◆ **Problem to work on**
Can you give every line of the entries below as a single numbered list, omitting any blank lines and the pictures?

◆ **Supplied material**
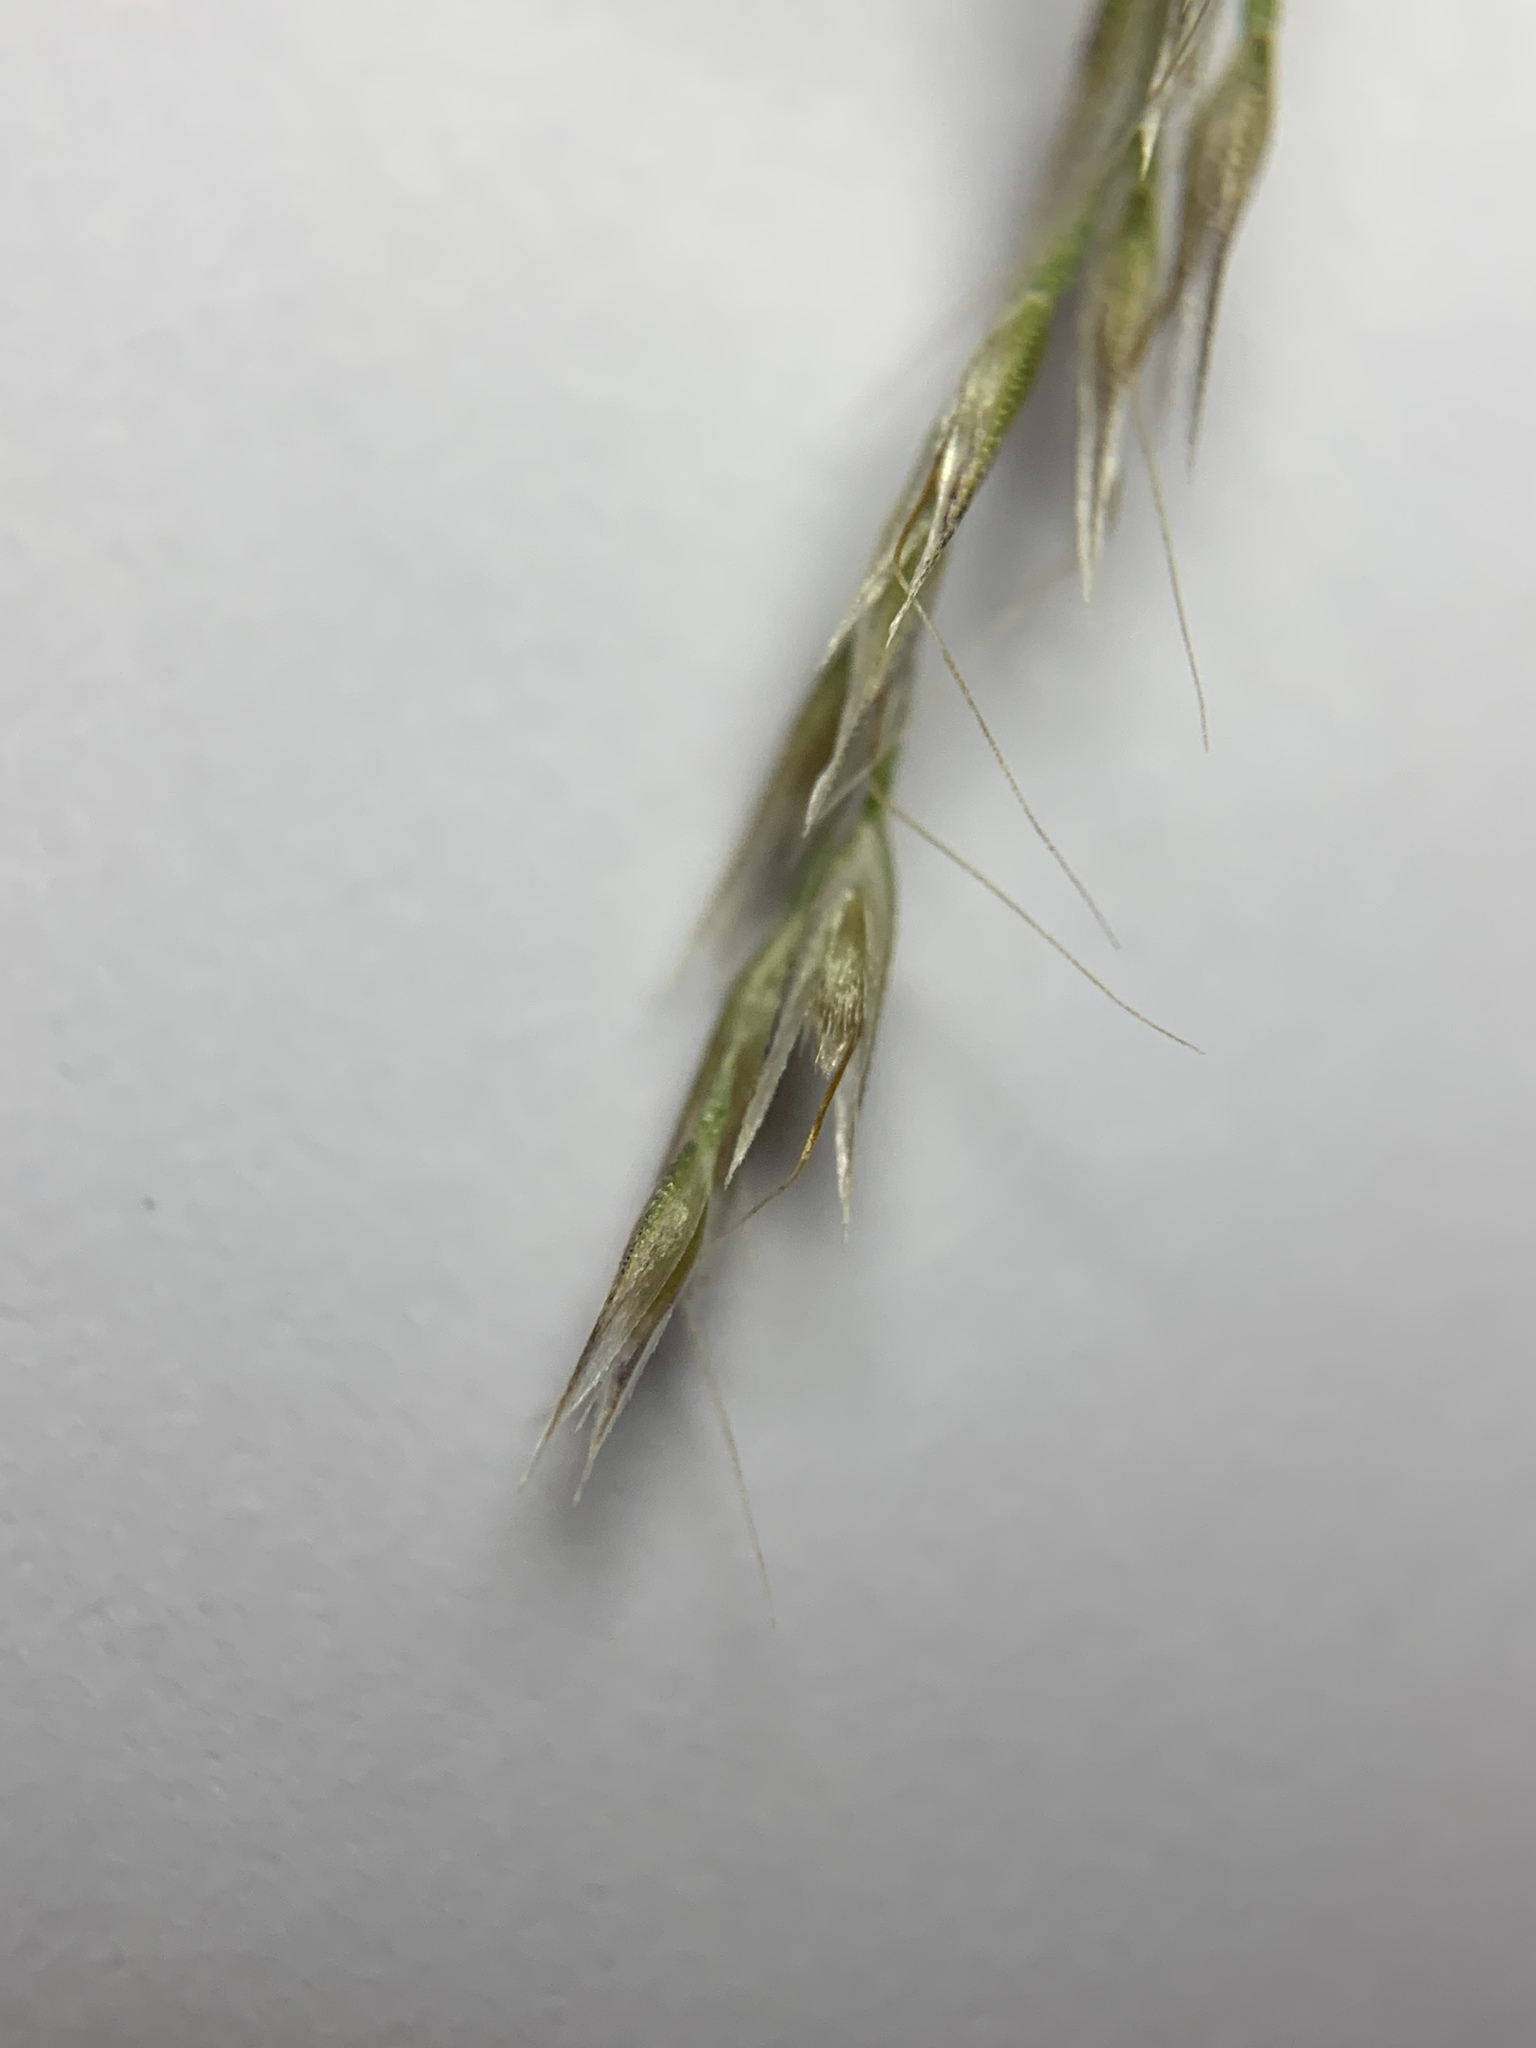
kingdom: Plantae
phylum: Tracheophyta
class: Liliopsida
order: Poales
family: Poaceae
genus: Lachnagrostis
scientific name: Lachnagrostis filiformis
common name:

◆ **Solution for this task**
1. kingdom: Plantae
2. phylum: Tracheophyta
3. class: Liliopsida
4. order: Poales
5. family: Poaceae
6. genus: Lachnagrostis
7. scientific name: Lachnagrostis filiformis
8. common name:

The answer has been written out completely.